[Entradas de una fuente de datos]
========

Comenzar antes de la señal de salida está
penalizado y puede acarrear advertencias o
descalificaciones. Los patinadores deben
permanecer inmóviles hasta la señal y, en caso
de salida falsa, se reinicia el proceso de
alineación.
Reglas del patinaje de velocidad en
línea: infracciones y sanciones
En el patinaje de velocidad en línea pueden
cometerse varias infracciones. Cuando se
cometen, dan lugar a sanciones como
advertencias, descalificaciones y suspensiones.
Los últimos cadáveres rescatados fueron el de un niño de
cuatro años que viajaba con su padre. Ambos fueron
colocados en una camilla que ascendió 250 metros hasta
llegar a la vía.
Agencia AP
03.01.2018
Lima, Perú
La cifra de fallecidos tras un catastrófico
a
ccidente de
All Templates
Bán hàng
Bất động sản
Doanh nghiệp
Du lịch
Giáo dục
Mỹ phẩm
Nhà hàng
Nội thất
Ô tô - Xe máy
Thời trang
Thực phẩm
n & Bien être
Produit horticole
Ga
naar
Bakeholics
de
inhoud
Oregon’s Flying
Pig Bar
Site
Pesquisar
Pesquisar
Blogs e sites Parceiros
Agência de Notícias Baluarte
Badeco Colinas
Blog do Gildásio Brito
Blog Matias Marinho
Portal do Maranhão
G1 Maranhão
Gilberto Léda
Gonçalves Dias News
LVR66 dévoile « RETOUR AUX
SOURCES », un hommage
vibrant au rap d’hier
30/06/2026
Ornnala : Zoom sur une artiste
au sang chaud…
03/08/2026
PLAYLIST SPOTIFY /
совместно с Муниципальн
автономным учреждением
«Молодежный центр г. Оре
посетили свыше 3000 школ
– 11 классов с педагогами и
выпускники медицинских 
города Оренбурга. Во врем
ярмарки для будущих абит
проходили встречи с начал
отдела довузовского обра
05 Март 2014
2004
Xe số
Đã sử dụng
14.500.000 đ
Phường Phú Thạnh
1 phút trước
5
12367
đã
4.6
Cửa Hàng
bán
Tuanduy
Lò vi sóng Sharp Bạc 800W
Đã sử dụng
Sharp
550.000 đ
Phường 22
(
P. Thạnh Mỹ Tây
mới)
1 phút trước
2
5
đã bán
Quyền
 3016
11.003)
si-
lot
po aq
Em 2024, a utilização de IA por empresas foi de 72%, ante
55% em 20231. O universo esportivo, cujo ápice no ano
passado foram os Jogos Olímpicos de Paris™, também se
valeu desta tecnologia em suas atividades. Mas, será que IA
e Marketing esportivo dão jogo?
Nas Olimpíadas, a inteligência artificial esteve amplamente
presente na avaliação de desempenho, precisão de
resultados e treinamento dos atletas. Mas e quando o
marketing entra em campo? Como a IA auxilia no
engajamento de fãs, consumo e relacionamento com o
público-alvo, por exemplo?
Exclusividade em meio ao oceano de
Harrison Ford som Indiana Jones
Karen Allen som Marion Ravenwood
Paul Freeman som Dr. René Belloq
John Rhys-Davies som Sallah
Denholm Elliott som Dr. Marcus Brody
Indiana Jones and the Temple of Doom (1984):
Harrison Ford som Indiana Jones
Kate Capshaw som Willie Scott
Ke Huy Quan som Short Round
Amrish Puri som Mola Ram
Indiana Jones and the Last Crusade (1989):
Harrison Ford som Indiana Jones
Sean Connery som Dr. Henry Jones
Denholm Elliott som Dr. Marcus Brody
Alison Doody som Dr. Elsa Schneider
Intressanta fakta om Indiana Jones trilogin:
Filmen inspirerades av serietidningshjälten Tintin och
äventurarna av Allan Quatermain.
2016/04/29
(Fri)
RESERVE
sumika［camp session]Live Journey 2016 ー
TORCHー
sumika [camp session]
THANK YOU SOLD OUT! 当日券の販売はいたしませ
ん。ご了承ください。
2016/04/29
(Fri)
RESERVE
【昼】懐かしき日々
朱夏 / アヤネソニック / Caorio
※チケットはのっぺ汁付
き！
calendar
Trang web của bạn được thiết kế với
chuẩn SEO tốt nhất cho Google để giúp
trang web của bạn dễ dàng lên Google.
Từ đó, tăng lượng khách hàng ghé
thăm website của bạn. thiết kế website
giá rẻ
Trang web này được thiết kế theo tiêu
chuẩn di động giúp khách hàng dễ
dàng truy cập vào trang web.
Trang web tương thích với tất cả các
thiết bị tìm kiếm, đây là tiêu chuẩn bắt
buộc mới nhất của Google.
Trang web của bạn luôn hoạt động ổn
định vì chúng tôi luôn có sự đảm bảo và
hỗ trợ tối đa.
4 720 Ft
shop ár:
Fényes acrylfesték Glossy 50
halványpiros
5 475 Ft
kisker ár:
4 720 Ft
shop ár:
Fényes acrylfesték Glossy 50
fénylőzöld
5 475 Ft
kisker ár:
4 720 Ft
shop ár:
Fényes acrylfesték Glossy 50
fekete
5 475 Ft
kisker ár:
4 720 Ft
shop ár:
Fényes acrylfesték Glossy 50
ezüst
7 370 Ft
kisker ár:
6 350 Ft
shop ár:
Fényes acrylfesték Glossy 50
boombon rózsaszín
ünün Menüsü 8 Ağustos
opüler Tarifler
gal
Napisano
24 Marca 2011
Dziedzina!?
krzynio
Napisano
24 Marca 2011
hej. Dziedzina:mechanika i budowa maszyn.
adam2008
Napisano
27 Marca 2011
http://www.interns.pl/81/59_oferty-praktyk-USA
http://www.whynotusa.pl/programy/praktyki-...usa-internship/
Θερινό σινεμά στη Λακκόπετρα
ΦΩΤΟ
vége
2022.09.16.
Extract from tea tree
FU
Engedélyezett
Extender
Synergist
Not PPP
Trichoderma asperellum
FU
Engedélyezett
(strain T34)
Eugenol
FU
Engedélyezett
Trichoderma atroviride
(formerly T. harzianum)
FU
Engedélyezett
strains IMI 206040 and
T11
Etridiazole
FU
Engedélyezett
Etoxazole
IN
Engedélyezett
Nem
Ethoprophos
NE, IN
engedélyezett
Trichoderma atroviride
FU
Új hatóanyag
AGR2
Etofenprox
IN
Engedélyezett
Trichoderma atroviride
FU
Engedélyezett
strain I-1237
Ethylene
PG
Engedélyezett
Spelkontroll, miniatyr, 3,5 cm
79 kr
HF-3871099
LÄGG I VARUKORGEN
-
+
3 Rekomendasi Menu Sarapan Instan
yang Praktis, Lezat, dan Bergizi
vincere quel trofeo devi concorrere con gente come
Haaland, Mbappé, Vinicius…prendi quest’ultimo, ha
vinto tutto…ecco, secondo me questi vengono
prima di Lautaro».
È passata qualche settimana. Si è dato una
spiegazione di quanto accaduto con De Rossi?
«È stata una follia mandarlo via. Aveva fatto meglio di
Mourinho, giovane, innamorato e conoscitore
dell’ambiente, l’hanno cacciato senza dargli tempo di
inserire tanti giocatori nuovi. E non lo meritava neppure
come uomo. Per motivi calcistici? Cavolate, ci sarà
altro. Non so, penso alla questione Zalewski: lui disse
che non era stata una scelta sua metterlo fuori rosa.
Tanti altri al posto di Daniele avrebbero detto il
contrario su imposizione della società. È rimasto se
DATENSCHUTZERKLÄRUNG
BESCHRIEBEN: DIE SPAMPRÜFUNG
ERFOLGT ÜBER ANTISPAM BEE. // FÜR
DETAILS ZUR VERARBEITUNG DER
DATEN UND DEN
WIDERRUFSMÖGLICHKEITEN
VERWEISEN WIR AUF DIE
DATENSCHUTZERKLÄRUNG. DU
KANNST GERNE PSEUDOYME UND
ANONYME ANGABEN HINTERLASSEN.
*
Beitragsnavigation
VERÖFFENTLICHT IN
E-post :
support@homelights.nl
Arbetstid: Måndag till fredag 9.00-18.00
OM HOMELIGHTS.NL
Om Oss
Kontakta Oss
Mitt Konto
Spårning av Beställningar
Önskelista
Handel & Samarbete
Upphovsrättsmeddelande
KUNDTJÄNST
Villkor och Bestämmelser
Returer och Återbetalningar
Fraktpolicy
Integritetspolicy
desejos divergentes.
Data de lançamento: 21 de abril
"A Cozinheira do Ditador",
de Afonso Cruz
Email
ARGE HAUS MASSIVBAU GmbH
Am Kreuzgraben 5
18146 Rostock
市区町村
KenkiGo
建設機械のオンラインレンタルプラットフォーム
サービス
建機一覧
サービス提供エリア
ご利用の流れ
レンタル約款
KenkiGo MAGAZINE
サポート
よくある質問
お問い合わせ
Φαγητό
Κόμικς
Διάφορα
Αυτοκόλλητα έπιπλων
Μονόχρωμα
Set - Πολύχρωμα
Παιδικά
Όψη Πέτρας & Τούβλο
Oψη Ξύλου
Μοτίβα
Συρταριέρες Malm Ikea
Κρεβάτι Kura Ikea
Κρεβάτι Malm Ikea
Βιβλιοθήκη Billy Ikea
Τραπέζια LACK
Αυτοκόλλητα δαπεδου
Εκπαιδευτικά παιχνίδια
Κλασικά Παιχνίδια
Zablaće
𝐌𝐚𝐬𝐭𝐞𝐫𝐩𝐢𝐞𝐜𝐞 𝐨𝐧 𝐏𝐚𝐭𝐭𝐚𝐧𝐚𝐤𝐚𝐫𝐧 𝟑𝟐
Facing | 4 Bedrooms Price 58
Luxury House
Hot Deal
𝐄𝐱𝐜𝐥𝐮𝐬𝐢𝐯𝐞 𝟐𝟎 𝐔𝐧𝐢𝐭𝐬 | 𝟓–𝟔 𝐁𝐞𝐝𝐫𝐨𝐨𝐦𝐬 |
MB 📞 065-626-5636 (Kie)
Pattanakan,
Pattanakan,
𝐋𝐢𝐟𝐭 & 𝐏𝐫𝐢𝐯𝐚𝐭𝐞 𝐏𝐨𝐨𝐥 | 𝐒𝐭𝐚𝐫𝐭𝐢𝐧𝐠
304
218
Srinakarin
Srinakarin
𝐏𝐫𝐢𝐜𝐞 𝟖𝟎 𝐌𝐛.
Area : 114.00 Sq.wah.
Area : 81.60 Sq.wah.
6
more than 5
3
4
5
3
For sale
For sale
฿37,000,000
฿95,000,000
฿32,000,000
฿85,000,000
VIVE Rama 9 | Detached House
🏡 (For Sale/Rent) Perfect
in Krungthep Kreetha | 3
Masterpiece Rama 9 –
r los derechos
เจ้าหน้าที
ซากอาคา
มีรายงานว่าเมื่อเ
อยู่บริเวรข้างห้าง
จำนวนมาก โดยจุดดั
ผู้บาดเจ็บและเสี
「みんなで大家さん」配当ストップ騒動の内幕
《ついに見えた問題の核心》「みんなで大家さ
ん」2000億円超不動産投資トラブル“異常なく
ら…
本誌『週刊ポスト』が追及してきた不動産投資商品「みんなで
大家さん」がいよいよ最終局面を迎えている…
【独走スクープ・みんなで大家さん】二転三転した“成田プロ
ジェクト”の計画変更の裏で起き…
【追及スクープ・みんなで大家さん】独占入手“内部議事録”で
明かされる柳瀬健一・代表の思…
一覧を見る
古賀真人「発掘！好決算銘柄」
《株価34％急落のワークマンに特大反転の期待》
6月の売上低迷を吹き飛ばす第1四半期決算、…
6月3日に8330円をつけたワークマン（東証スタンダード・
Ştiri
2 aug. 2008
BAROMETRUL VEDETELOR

========

OBJETIVO DEL EJERCICIO
Copia sin cambios las líneas de las entradas, desde la primera hasta la que contiene "выпускники медицинских", ambas incluidas.

RESULTADO DE LA TAREA
Comenzar antes de la señal de salida está
penalizado y puede acarrear advertencias o
descalificaciones. Los patinadores deben
permanecer inmóviles hasta la señal y, en caso
de salida falsa, se reinicia el proceso de
alineación.
Reglas del patinaje de velocidad en
línea: infracciones y sanciones
En el patinaje de velocidad en línea pueden
cometerse varias infracciones. Cuando se
cometen, dan lugar a sanciones como
advertencias, descalificaciones y suspensiones.
Los últimos cadáveres rescatados fueron el de un niño de
cuatro años que viajaba con su padre. Ambos fueron
colocados en una camilla que ascendió 250 metros hasta
llegar a la vía.
Agencia AP
03.01.2018
Lima, Perú
La cifra de fallecidos tras un catastrófico
a
ccidente de
All Templates
Bán hàng
Bất động sản
Doanh nghiệp
Du lịch
Giáo dục
Mỹ phẩm
Nhà hàng
Nội thất
Ô tô - Xe máy
Thời trang
Thực phẩm
n & Bien être
Produit horticole
Ga
naar
Bakeholics
de
inhoud
Oregon’s Flying
Pig Bar
Site
Pesquisar
Pesquisar
Blogs e sites Parceiros
Agência de Notícias Baluarte
Badeco Colinas
Blog do Gildásio Brito
Blog Matias Marinho
Portal do Maranhão
G1 Maranhão
Gilberto Léda
Gonçalves Dias News
LVR66 dévoile « RETOUR AUX
SOURCES », un hommage
vibrant au rap d’hier
30/06/2026
Ornnala : Zoom sur une artiste
au sang chaud…
03/08/2026
PLAYLIST SPOTIFY /
совместно с Муниципальн
автономным учреждением
«Молодежный центр г. Оре
посетили свыше 3000 школ
– 11 классов с педагогами и
выпускники медицинских 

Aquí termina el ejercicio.